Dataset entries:

-- Opening Marker --

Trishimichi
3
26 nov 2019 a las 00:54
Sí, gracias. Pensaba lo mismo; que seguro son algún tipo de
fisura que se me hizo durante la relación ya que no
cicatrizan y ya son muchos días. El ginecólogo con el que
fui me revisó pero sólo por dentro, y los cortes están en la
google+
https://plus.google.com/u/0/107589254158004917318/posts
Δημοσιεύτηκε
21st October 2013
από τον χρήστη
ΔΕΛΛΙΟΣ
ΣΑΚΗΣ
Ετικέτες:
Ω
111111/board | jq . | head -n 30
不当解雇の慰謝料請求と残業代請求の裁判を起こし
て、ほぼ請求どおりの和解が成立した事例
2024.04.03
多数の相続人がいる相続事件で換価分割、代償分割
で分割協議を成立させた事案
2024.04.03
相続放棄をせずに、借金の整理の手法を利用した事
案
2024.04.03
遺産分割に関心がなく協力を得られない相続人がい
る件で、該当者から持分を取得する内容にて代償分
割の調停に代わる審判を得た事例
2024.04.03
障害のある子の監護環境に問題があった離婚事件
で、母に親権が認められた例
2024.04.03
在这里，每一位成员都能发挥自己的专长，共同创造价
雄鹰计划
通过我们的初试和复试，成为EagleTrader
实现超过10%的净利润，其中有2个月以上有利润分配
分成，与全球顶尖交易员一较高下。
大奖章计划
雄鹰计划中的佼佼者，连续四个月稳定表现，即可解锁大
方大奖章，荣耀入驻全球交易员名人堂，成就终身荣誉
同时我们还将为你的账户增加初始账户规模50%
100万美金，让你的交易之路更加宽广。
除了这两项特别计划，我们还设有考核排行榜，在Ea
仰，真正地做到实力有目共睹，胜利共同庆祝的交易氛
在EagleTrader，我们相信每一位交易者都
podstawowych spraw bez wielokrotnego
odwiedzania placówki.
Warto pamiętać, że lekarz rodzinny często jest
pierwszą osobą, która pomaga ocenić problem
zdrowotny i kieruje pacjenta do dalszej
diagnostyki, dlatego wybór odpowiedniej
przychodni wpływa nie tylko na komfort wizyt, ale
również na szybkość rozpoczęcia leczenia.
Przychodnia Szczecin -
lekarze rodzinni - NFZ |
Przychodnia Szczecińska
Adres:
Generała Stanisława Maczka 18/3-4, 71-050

-- Closing Marker --

Say the number of lines in the entries that have the string "google", and only that.

_ANSWER TO THE EXERCISE_. 2